**What you are asked to do**
Word for word, output the data, with none of its pictures.

(Records from a data collection)
BEGIN

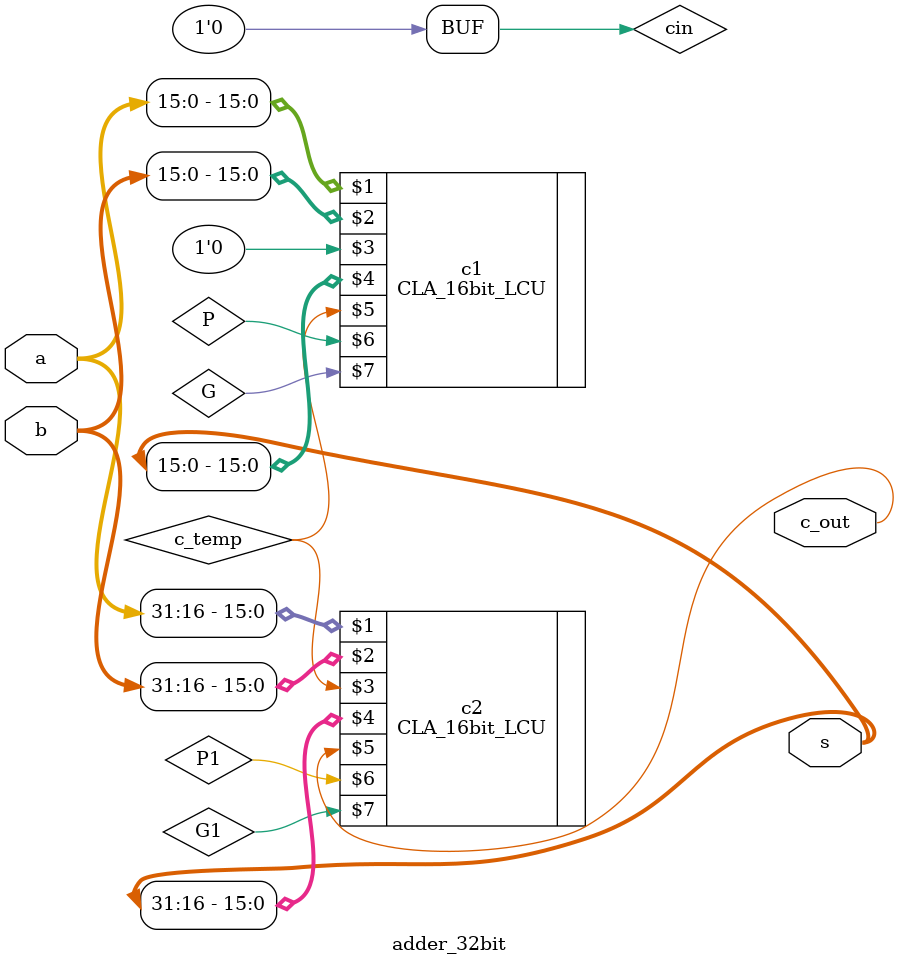
<source format=v>
`timescale 1ns / 1ps
module adder_32bit(
    input [31:0] a,
    input [31:0] b,
    output [31:0] s,
	 output c_out
    );
	wire c_temp, P, G, P1, G1, cin;
	assign cin = 0;
	CLA_16bit_LCU c1(a[15:0], b[15:0], cin, s[15:0], c_temp, P, G);
	CLA_16bit_LCU c2(a[31:16], b[31:16], c_temp, s[31:16], c_out, P1, G1);

endmodule

</source>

END

**Answer to this task**
<source format=v>
`timescale 1ns / 1ps
module adder_32bit(
    input [31:0] a,
    input [31:0] b,
    output [31:0] s,
	 output c_out
    );
	wire c_temp, P, G, P1, G1, cin;
	assign cin = 0;
	CLA_16bit_LCU c1(a[15:0], b[15:0], cin, s[15:0], c_temp, P, G);
	CLA_16bit_LCU c2(a[31:16], b[31:16], c_temp, s[31:16], c_out, P1, G1);

endmodule

</source>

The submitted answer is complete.